А «белобрысый колбасник» — тот не таков! Не успеет ещё в ушах замереть звон колокольчика, как уже на пороге класса появляется его противная немецкая фигура с голубеньким карандашиком и розовой книжечкой в руках, с вечно новеньким Зейденштюкером и вечно новым Фишером под мышкой.
— Шитайте молитф!
Кажется, зубами бы его с досады съел… Рук не успеешь размять на коротенькой перемене, а делать нечего, надо «шитать молитф», надо садиться за книжки. И ведь никакого покою, каторжный, не даст! Всех переспросит, всем насыплет единиц и двоек полные карманы. И ничего не пропустит, ничего не забудет. Три месяца тому назад соврал что-нибудь, а он нынче припомнит. И никак, и ничем не увернёшься от него, не проведёшь его. Всё-то у него в проклятой розовой книжечке на своём месте и в своё время отмечено и позаписано: и до какой строчки дочли, и на каком слове спотыкнулись…
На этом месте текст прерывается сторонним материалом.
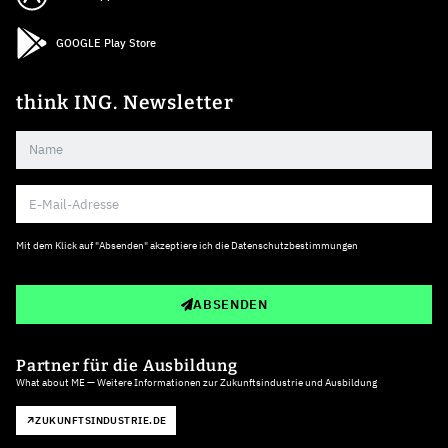
GOOGLE Play Store
think ING. Newsletter
Mit dem Klick auf "Absenden" akzeptiere ich die
Datenschutzbestimmungen
ABSENDEN
Partner für die Ausbildung
What about ME — Weitere Informationen zur Zukunftsindustrie und Ausbildung
ZUKUNFTSINDUSTRIE.DE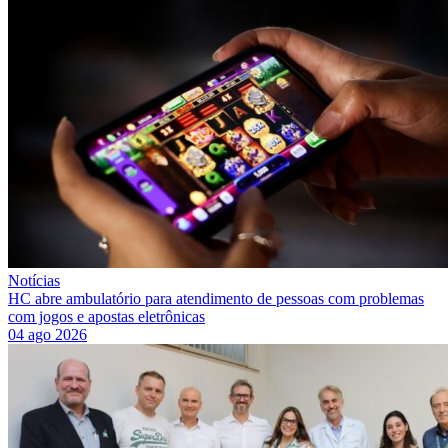
Notícias
HC abre ambulatório para atendimento de pessoas com problemas
com jogos e apostas eletrônicas
04 ago 2026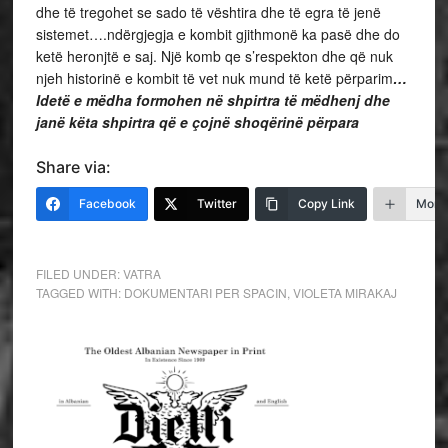
dhe të tregohet se sado të vështira dhe të egra të jenë
sistemet….ndërgjegja e kombit gjithmonë ka pasë dhe do
ketë heronjtë e saj. Një komb qe s’respekton dhe që nuk
njeh historinë e kombit të vet nuk mund të ketë përparim
…
Idetë e mëdha formohen në shpirtra të mëdhenj dhe
janë këta shpirtra që e çojnë shoqërinë përpara
Share via:
Facebook
Twitter
Copy Link
More
FILED UNDER:
VATRA
TAGGED WITH:
DOKUMENTARI PER SPACIN
,
VIOLETA MIRAKAJ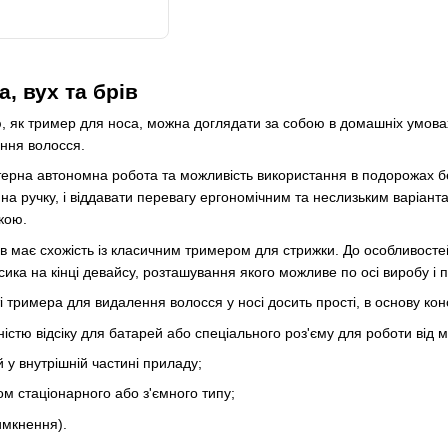
, вух та брів
, як тример для носа, можна доглядати за собою в домашніх умова
ення волосся.
терна автономна робота та можливість використання в подорожах б
 на ручку, і віддавати перевагу ергономічним та неслизьким варіанта
кою.
ів має схожість із класичним тримером для стрижки. До особливосте
сика на кінці девайсу, розташування якого можливе по осі виробу і 
і тримера для видалення волосся у носі досить прості, в основу конс
ністю відсіку для батарей або спеціального роз'єму для роботи від м
 у внутрішній частині приладу;
ом стаціонарного або з'ємного типу;
имкнення).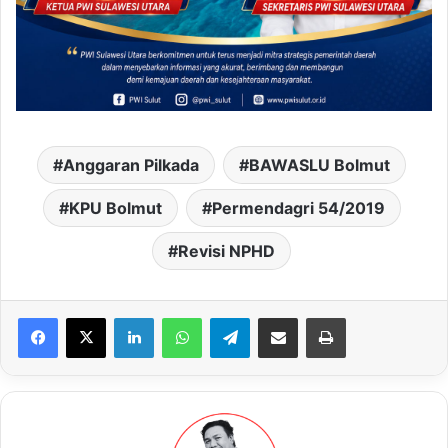
Anggaran Pilkada
BAWASLU Bolmut
KPU Bolmut
Permendagri 54/2019
Revisi NPHD
LinkedIn
WhatsApp
Telegram
Share via Email
Print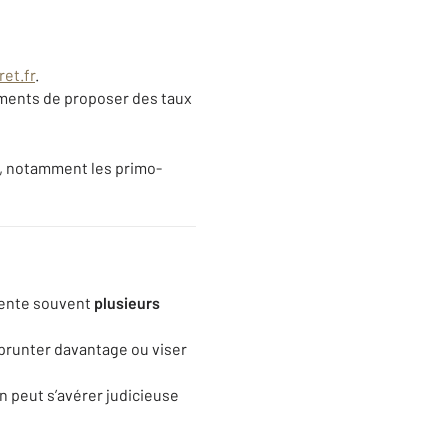
ret.fr
.
ements de proposer des taux
, notamment les primo-
ésente souvent
plusieurs
prunter davantage ou viser
 peut s’avérer judicieuse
И знает же он, эта розовая немецкая харя, всё как есть наизусть, все свои учебники и хрестоматии от первой буквы заглавия до последней опечатки, словно их вколотили ему молотом в его стриженую голову как есть целиком на веки вечные. Как начнёт распевать все предлоги: aus, ausser, entgegen, gegenüber и так далее, не переводя духу, — даже невероятно нам делается! Вот, думаешь, память у немца чертовская: как только в голове умещается!
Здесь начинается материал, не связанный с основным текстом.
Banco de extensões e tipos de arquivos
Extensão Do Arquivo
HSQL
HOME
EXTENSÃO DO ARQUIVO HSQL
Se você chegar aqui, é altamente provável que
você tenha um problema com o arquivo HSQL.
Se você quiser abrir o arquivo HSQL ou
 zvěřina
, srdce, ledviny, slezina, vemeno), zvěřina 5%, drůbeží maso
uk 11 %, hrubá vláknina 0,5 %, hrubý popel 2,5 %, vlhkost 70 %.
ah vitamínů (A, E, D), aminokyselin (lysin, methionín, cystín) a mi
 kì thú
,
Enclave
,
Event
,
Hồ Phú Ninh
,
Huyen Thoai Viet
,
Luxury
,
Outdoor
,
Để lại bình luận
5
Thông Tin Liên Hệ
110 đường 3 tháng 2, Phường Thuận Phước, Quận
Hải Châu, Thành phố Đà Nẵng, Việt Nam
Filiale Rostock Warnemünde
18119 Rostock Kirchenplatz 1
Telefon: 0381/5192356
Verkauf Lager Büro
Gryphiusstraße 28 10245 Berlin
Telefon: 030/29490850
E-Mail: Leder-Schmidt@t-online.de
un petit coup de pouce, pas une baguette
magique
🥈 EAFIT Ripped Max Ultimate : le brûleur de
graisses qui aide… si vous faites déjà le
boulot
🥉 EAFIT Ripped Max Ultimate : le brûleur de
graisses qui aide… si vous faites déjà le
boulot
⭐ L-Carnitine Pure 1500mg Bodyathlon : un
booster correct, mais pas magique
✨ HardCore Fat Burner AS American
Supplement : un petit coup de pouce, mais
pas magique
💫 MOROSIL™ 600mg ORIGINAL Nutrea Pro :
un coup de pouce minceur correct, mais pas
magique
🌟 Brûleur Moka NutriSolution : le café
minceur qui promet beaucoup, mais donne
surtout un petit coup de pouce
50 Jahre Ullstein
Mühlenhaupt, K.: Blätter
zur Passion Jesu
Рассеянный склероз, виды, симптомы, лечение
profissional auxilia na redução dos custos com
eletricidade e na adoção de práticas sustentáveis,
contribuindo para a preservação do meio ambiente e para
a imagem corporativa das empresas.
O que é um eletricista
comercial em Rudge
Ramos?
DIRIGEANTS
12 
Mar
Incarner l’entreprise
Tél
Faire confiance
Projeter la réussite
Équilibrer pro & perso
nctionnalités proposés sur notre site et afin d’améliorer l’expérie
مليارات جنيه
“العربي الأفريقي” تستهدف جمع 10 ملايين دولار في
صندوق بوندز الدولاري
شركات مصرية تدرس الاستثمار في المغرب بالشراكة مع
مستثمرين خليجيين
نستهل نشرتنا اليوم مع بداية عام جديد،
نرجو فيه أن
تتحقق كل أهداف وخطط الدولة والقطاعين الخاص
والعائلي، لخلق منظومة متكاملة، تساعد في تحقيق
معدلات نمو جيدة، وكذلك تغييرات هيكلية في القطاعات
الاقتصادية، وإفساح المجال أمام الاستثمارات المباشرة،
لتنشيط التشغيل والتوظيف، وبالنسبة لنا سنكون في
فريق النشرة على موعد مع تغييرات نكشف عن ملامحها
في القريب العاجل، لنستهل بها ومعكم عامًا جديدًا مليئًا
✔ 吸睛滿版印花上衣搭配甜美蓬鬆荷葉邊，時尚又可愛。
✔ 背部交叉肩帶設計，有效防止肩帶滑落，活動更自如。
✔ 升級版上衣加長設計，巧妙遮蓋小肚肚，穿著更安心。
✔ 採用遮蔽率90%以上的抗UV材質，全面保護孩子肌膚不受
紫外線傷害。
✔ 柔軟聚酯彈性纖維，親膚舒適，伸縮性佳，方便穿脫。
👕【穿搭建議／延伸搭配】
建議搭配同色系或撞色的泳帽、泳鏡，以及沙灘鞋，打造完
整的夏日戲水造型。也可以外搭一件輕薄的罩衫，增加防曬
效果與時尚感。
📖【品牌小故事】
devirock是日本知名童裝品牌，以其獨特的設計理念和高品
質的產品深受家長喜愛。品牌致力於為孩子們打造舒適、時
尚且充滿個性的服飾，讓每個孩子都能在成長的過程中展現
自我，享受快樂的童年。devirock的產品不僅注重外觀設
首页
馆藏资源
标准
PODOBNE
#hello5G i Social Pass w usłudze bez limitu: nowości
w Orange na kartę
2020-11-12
Допекал нас бедовый немец, это правда. Но уж и мы его зато допекали как никого. Бывало, войдёт в класс так важно и торжественно в своём вечно новеньком вицмундире с сияющими пуговицами, с победоносно сияющим лицом, словно его колбасническая душа заранее предвкушает наше несомненное поражение целым полчищем заготовленных им единиц, нулей, двоек, — как некогда Моисей торжествовал над нечестивыми египтянами, готовясь напустить на них всяких жалящих и кусающих гадов.
— Шитайте молитф!
Благочинно и благочестиво, с надлежащими расстановками и трогательными колебаниями голоса, провозглашает шельма Сатин своим певучим альтом молитву пред учением, сопровождая особенно выразительным ударением и горячим крестным знамением её добродетельные заключительные слова, глубоко проникающие его плутовскую душу: «Наставникам и родителям на утешение, отечеству и всему обществу на пользу!» Лихо, звонко и громко вытягивает он, так что даже инспектор, сидящий довольно далеко в дежурной за «кондуитным списком», с внутренним удовольствием слушает этот столь приятный ему в устах ученика отпетого третьего класса почтительный и благонравный возглас. Почтительно и благонравно, без малейшего беспорядка и шума, опускается на скамьи и весь этот буйный стоголовый класс, в который даже храбрейшие учителя входили, собравшись с духом, как пловец в возмущённые бурею морские волны.
Опускается на кожаный стул кафедры и розовая торжественная фигура ненавистного немца. Взоры класса с каким-то необыкновенно любопытным и загадочно упорным вниманием обращены на него…
И вдруг отчаянное «ой, ой, ой!» раздаётся с грозной кафедры. С вытаращенными глазами побелевший от боли немец испуганно прыгает с кафедры, судорожно хватаясь за фалды вицмундира, при оглушительном взрыве хохота. В хохоте этом никому уже не слышны те бесчисленные Teufel и Schurke, которыми осыпает нас рассвирепевший немец. Кожаная подушка, на которую он сел, оказалась покрытой вся, как щетиною, воткнутыми булавками.
Класс не выдал остроумных изобретателей всеобщей потехи, и был перепорот на другой же день по человеку с каждой скамьи. Но эти жертвы по дежурству собственной кожею в пользу интересов класса не утишали, а ещё более разжигали страсти.